17. The Preliminary Prospectus discloses and the Final Prospectus will disclose the investment objectives and strategies, the fees and expenses and organization and management of the Funds and all risks related to investing in the Funds including as they relate to the structure used by the Funds.
18. Absent obtaining the relief requested from Section 2.1 of NI 81-101, the Top Fund would be required to qualify its units by simplified prospectus using Form NI 81-101F1. The disclosure requirements of Form NI 81-101F1 are not intended for investment funds making a one-time offering through the investment dealer channel. The use of the simplified prospectus form to sell units of the Top Fund in the investment dealer channel may create confusion and may consequently negatively impact the marketing of the units of the Top Fund.
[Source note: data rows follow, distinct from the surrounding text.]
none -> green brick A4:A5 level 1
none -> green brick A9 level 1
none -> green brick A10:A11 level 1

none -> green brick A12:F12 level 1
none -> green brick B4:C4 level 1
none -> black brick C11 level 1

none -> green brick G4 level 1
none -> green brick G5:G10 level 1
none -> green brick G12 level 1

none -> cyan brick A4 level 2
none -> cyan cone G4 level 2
19. Absent obtaining the relief requested from Section 2.1(1) of NI 81-102, the Top Fund may not enter into the Forward Agreement to indirectly invest more than 10% of its net assets in the Bottom Fund and, absent obtaining the relief requested from Sections 2.5(2)(a) and 2.5(2)(c) of NI 81-102, the Top Fund may not make and hold an indirect investment through the Forward Agreement in the Bottom Fund. The Funds will otherwise comply with the requirements of section 2.5 of NI 81-102.
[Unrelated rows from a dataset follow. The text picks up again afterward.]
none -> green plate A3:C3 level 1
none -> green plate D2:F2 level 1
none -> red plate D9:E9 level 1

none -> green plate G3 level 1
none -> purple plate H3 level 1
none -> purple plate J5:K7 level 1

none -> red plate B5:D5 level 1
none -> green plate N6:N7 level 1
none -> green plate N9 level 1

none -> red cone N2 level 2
The principal regulator is satisfied that the decision meets the test set out in the Legislation for the principal regulator to make the decision.
The decision of the principal regulator under the Legislation is that the Requested Relief is granted provided that:
(a) The Top Fund files a final prospectus that is a long form prospectus in the form of Form 41-101F2 prescribed under NI 41-101;
(b) The Top Fund is subject to NI 81-102 and the Bottom Fund will operate in accordance with NI 81-102;
(c) The exposure of the Top Fund to securities of the Bottom Fund is in accordance with the fundamental investment objectives of the Top Fund;
(d) The Final Prospectus discloses that the Top Fund will obtain exposure to securities of the Bottom Fund and the risks associated with such an investment;
(e) No securities of the Bottom Fund are distributed in Canada other than to the Counterparty under the Forward Agreement;
(f) The indirect investment by the Top Fund in securities of the Bottom Fund through the Forward Agreement is made in compliance with each provision of section 2.5 of NI 81-102, except for sections 2.5(2)(a) and 2.5(2)(c) of NI 81-102; and
(g) The expenses of the Offering borne by the Top Fund do not exceed 1.5% of the Offering.